Today, the web community is fragmented into sealed echo chambers on Twitter, Bluesky, Mastodon, Threads, Discord, YouTube, Twitch etc. In fact many web developers love smaller, tight-knit communities in which no one fundamentally questions your stance of the web.
In March, I asked: “How do we reconcile? First of all, do we want to reconcile? Or are we fine with the divide? Are we fine with bridges burning? Are we fine with smart people on both sides ridicule and insult each other? Is this the new normal?” The answers are pretty clear by now.
This post does not have a message or resolution. I do not have any suggestions. There are enough web developers who take their narrow perspective on the web as absolute. They have a fixed opinion how you should use the web and how you should build websites. They have clear friends and foes.
I have seen many circles in 25 years and all I can say is that the most recent circle is a farce.
That said, I love web development and web publishing since 1996. HTML is radical, disturbing, chaotic, wicked, powerful and beautiful.
Last but not least, let me save some knowledge from the far and recent past into the present.
Pamela Fox wrote on Server-side HTML vs. JS Widgets vs.

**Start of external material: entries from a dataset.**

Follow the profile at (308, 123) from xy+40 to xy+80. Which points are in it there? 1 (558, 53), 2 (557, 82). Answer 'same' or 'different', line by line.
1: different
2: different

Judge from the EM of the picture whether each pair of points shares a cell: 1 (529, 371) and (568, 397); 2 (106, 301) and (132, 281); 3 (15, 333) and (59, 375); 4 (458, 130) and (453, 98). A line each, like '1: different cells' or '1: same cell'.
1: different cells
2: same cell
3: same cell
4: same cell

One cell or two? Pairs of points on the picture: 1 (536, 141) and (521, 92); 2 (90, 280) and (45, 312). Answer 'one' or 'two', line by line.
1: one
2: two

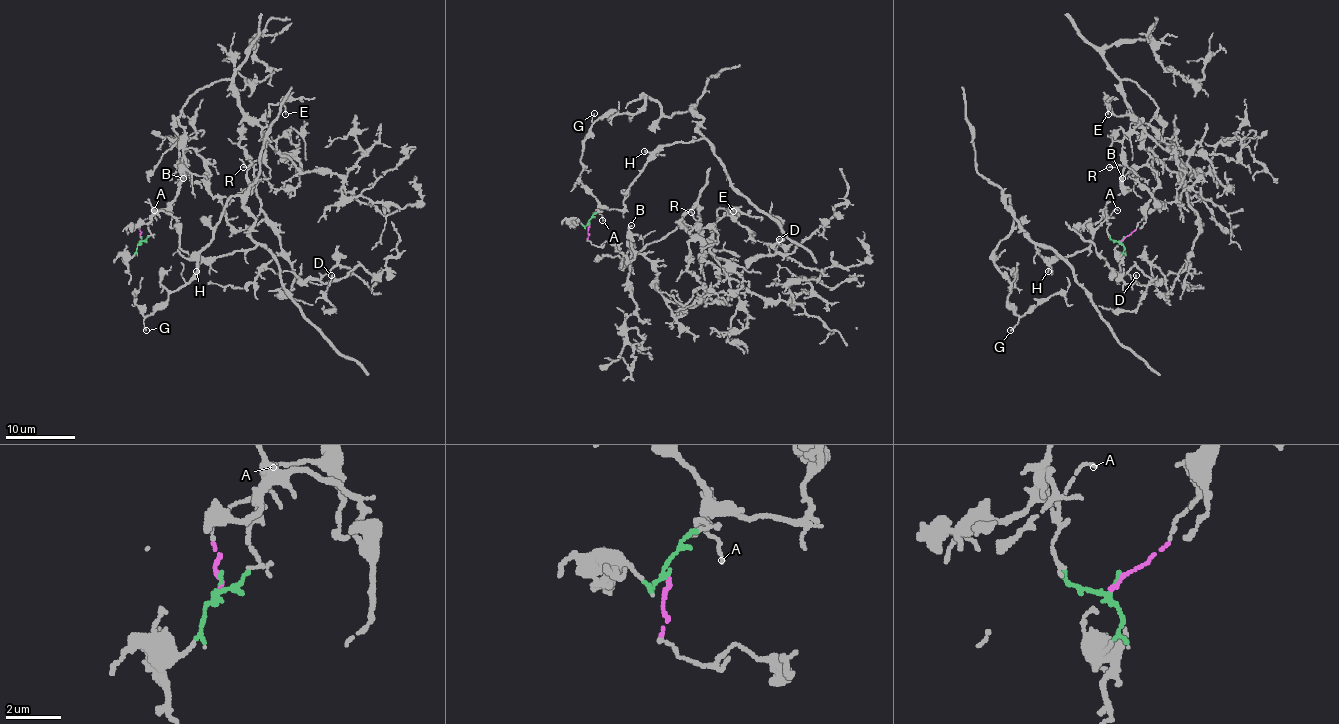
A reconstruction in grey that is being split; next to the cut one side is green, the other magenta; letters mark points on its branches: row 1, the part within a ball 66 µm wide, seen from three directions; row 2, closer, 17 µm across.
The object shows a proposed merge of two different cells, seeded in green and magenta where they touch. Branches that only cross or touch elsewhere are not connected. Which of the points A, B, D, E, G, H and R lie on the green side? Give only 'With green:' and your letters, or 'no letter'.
With green: A, G, H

Single-Page Web Apps summarizing her talk Frontend Architectures: from the prehistoric to the Post-modern in 2013.
Tom Dale wrote fundamental blog posts on frameworks around 2015, like You’re Missing the Point of Server-Side Rendered JavaScript Apps and JavaScript Frameworks and Mobile Performance. He also gave a fun talk: Progressive Enhancement is Dead, Long Live Progressive Enhancement.

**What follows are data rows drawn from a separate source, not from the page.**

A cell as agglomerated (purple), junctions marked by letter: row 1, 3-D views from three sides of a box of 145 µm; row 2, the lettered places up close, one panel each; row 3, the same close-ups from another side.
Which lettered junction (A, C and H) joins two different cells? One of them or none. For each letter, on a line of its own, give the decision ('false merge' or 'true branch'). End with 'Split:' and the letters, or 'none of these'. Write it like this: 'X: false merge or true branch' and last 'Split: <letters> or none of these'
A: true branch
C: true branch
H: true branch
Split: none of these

Nolan Lawson wrote a series of thoughtful blog posts on Single-Page Apps.
Josh Collinsworth wrote on The self-fulfilling prophecy of React and Things you forgot (or never knew) because of React.
Laurie Voss made the case for frameworks.
Rich Harris asked “Have Single-Page Apps Ruined the Web?” (“kinda”) and advocates for transitional web apps to break the dichotomy of single-page versus multi-page apps.